= Texto do documento =
───

Mas nesse momento que o
próprio poeta se manifeste sobre a morte:
Os mortos
Os mortos
resistentes
se quedam mudos calados nunca.
Permanecem
resistindo
a todas as fomes e ânsias.
Resistem
freneticamente
até ao que convencionamos chamar vida.
E nada lhe
devora as entranhas
realizadas no cristalizado espírito.
Entranhas
maravilhosas
recostadas no solo da eternidade.
Ah, os mortos
são fabulosos caçadores
à caça de ecos e nuvens e cheiros!
Aos mortos –
implacavelmente mortos embora –
não chamaremos dizimados
que a sua matéria palpita e explode
em cada tempo da vida nossa
que para eles é morte.
Nós não
passamos de formações
operadas sobre carnes falecidas.
Nossa isso que chamamos alma
é a forma dos antepassados
por nós vivida no presente.
Quando
caminhamos
nossos mortos nos acompanham.
A nossa
condição de liberdade
se apóia na incrível
presença dos mortos
em sublime reino sem catálogo vivendo
devo confessar que vos amos
e por entre pedras folhas bactérias
como suave inseto circulo
ouvindo meu sangue palpitar
na vida que hoje tenho
e toda feita de outrora.
Poema da
morte não vinda
Senti que a
noite crescia
diante de meus olhos e por isso
me preparei para morrer. Mas, a morte...
A morte não
veio.
Veio, isso
sim, o suave rumor
de ondas rolando na distância,
de pétalas tombando e de pássaros
em revoada sobre alamedas de melancolia,
agosto em pranto sobre o instante.
E veio um odor
de rosas,
de cravos, flores silvestres,
campinas recobertas de orvalho,
Terra molhada
e a doce
maresia de uma praia solitária...

───

= Listagem de dados =
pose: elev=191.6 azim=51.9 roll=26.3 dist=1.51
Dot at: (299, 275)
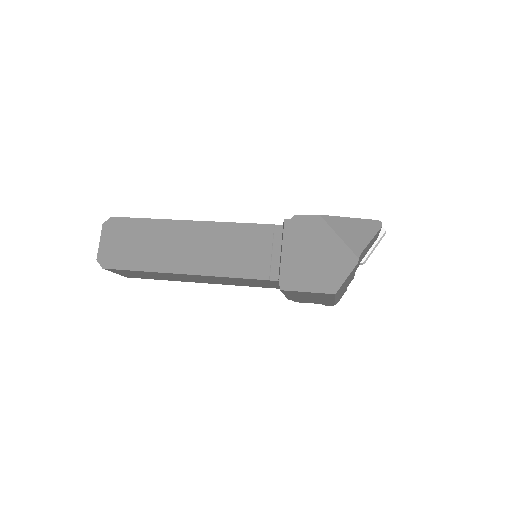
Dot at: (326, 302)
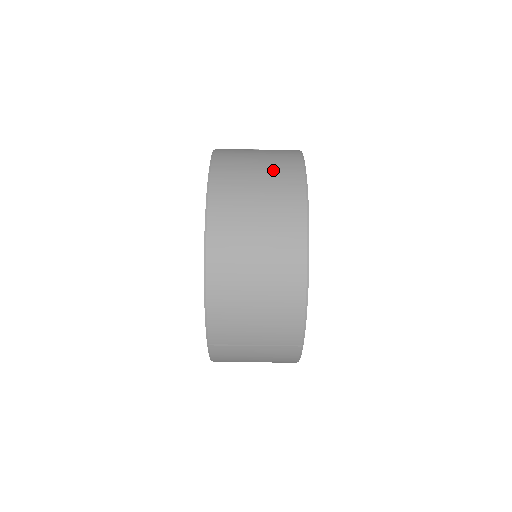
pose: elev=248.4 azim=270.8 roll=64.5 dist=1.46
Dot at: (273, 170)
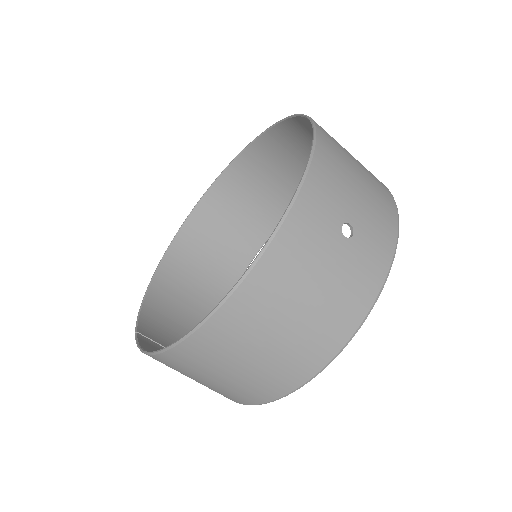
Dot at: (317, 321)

───

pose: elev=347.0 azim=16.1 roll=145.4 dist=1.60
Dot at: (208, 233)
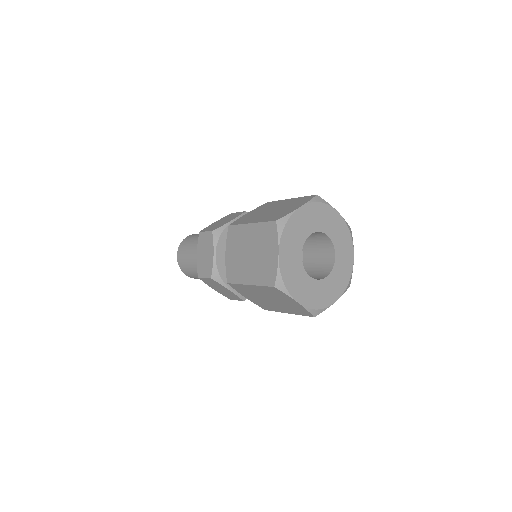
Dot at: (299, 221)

───

= Tarefas =
1) Reescreva o trecho do texto sobre os mortos que abre com as palavras "Mas nesse momento" e fecha com "convencionamos chamar vida.", trocando "resistindo" por "lutando".
2) No texto sobre os mortos, em que se apoia a nossa condição de liberdade?

= Respostas por tarefa =
1)
Mas nesse momento que o
próprio poeta se manifeste sobre a morte:
Os mortos
Os mortos
resistentes
se quedam mudos calados nunca.
Permanecem
lutando
a todas as fomes e ânsias.
Resistem
freneticamente
até ao que convencionamos chamar vida.

2) Na incrível presença dos mortos.